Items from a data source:
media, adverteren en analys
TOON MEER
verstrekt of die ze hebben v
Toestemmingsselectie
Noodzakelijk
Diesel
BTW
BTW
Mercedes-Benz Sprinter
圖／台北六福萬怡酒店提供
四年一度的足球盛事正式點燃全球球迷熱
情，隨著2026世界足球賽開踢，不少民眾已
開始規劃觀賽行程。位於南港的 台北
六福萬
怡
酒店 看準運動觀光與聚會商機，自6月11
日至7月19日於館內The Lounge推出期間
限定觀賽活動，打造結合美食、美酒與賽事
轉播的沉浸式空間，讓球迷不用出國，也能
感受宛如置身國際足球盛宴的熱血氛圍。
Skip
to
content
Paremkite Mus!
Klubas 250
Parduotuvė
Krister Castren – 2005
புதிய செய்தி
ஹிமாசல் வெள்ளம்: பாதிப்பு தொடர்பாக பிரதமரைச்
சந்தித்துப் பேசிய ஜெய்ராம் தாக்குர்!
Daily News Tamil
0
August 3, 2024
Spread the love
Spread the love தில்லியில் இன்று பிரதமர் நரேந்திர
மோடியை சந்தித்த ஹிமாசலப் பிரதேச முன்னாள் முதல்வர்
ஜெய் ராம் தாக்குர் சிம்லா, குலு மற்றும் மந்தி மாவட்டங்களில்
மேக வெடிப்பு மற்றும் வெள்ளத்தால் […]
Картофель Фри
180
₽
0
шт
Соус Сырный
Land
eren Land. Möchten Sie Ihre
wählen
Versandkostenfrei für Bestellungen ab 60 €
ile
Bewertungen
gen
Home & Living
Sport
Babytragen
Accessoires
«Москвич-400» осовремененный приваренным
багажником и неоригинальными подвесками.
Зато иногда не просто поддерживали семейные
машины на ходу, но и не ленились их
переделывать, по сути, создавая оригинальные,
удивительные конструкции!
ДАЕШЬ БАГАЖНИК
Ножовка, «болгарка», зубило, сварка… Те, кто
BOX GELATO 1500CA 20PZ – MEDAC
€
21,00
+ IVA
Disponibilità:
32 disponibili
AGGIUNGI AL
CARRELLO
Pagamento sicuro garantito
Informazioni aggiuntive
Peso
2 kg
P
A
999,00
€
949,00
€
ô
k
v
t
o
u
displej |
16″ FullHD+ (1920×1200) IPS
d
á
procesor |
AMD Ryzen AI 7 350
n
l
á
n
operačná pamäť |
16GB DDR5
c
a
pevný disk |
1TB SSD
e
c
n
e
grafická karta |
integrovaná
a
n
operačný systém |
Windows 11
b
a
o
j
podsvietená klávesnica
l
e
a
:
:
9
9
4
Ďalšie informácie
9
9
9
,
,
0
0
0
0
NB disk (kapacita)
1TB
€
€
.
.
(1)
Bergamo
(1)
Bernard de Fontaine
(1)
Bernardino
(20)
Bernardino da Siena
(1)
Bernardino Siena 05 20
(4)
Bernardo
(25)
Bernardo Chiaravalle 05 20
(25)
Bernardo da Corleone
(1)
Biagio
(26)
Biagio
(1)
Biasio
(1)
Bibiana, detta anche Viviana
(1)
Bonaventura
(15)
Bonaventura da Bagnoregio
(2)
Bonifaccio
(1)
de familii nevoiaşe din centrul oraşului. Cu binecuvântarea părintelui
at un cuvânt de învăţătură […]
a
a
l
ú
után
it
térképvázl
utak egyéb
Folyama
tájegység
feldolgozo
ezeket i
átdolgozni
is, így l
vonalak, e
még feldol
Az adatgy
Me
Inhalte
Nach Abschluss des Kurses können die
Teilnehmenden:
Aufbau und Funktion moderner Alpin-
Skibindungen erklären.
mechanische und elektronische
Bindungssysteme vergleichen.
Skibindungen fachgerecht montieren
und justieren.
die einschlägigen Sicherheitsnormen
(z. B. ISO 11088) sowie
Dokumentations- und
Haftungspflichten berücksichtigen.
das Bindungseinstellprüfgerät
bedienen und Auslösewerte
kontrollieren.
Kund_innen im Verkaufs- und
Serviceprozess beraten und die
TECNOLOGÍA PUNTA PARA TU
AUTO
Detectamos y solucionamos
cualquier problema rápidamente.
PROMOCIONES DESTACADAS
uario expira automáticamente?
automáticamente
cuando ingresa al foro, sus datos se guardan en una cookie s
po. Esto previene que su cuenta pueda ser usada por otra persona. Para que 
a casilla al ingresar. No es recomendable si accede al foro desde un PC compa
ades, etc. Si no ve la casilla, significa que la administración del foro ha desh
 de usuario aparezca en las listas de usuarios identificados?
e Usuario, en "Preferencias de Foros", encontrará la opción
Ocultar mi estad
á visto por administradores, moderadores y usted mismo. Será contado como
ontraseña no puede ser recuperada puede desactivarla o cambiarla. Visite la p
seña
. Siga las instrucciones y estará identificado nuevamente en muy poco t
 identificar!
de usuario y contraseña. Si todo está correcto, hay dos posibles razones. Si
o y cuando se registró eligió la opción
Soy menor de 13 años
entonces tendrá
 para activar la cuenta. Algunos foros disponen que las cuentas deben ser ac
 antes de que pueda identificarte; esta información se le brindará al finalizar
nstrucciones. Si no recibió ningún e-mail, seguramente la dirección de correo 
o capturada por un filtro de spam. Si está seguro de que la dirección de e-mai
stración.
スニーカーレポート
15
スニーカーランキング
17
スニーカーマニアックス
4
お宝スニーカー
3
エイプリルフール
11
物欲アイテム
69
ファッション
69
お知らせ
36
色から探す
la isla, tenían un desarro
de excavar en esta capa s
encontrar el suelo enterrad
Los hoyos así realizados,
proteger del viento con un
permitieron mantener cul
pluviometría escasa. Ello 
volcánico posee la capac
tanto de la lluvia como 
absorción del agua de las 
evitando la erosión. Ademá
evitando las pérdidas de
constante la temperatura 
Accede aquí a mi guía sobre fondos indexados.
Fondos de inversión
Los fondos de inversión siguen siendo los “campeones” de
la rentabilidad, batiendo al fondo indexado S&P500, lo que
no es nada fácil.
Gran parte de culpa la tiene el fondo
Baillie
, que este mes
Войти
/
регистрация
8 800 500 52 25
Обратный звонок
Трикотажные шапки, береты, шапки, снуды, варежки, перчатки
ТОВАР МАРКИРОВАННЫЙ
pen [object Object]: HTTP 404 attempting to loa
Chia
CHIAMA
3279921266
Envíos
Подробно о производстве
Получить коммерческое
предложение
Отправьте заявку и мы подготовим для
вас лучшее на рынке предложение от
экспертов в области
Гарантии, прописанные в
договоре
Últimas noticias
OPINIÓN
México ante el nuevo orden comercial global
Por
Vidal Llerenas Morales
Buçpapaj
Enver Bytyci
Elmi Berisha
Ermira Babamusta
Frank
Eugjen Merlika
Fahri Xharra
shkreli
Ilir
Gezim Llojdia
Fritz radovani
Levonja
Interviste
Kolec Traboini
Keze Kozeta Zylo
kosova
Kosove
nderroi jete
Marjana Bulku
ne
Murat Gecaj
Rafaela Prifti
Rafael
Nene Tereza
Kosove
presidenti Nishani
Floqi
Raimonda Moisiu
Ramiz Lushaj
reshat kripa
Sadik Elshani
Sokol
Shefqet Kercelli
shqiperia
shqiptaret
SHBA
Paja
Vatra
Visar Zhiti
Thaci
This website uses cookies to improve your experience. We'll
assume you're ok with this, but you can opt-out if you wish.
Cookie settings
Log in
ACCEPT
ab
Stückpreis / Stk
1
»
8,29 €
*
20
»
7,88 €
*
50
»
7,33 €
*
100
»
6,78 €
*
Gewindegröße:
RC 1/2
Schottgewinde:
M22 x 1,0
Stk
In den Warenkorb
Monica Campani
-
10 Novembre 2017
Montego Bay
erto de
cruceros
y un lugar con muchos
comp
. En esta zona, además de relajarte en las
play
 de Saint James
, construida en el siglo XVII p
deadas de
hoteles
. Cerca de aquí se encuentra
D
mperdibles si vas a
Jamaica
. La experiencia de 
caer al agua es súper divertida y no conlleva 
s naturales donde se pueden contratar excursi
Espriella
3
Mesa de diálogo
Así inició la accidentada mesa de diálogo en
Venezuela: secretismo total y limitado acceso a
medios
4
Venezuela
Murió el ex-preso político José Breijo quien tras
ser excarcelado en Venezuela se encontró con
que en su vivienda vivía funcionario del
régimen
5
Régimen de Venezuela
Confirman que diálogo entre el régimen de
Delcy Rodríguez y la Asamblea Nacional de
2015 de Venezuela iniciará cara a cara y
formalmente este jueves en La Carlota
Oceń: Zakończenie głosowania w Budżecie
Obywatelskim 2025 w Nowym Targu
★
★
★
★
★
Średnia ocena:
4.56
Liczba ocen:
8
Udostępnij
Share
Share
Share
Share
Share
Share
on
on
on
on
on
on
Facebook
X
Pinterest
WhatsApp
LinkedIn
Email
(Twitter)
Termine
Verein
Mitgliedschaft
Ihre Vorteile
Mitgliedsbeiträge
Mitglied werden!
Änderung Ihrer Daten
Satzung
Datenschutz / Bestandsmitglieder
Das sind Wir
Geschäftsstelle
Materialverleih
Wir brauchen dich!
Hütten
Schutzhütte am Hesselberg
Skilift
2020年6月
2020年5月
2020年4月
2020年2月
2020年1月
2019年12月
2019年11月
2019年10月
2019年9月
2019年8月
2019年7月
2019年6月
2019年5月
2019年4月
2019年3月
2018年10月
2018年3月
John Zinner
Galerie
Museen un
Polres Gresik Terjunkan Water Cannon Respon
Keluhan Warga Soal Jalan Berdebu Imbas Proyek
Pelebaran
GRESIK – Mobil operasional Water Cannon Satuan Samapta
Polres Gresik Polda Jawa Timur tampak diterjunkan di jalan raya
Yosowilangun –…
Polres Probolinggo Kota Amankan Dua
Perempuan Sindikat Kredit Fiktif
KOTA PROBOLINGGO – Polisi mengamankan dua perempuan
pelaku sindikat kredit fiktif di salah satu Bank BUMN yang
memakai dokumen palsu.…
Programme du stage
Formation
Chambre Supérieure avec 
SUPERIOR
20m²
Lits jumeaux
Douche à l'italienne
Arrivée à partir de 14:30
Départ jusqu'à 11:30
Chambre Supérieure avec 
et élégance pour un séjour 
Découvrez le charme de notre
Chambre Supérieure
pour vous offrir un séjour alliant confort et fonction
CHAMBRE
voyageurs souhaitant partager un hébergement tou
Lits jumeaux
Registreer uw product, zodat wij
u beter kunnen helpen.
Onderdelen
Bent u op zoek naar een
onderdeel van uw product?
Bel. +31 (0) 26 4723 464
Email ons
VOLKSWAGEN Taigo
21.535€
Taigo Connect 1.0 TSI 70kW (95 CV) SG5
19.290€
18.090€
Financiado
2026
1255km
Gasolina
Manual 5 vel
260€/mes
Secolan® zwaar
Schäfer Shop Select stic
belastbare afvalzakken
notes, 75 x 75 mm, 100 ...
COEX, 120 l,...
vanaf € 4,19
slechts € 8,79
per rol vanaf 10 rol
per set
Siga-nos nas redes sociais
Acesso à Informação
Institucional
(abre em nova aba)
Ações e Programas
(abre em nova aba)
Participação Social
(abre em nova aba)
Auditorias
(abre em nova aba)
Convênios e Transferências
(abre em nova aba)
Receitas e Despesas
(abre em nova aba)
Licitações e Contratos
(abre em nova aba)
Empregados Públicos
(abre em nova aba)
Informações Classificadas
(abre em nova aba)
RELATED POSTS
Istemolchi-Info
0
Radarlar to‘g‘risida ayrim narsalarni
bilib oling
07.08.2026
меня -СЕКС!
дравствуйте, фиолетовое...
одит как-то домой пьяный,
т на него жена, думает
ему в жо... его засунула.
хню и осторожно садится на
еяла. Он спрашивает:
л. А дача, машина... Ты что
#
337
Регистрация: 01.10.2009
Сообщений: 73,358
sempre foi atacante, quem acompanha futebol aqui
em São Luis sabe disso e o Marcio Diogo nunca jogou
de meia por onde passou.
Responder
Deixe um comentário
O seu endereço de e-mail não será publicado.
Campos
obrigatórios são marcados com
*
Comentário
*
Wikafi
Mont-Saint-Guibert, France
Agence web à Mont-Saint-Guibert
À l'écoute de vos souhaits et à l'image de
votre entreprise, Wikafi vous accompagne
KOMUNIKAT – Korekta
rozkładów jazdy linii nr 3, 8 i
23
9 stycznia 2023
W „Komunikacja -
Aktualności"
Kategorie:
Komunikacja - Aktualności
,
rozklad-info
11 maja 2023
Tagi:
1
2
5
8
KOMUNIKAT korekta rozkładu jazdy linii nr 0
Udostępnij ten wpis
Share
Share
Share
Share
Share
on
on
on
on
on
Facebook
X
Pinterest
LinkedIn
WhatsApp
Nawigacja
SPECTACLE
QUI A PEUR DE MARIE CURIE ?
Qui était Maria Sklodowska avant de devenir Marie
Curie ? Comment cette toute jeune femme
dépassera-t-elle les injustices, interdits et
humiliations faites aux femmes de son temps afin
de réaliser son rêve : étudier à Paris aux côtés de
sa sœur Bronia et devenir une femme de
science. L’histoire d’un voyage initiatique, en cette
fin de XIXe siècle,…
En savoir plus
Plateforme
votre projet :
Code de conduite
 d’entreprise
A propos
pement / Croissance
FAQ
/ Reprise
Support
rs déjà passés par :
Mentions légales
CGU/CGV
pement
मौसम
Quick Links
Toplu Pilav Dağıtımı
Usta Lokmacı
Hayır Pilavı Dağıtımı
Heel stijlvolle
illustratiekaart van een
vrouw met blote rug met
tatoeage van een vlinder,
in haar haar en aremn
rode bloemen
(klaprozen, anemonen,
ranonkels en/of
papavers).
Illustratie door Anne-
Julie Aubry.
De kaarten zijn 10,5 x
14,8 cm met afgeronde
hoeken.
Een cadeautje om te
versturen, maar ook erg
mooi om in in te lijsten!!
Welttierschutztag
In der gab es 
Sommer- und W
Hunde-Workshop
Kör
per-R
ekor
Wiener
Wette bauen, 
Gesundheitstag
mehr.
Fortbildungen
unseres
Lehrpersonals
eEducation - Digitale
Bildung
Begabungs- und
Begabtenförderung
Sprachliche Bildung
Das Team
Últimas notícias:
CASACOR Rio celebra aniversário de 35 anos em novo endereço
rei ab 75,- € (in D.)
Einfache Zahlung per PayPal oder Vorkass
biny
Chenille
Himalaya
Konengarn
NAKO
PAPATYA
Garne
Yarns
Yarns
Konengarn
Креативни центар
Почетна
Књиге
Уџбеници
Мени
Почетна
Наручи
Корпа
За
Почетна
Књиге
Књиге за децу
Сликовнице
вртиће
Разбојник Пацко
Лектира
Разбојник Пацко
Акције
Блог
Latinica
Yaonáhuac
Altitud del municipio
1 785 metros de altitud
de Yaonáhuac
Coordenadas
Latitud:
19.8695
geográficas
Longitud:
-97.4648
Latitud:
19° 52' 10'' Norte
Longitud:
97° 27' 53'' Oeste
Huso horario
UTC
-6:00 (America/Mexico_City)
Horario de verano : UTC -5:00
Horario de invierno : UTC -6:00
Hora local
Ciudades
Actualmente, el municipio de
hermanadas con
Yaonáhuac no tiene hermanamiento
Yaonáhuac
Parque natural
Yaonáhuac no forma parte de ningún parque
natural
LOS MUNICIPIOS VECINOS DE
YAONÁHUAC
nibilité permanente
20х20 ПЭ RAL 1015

* TASK GOAL
Look through the records and copy every line that has the word "KOMUNIKAT".

* ANSWER BOX
KOMUNIKAT – Korekta
KOMUNIKAT korekta rozkładu jazdy linii nr 0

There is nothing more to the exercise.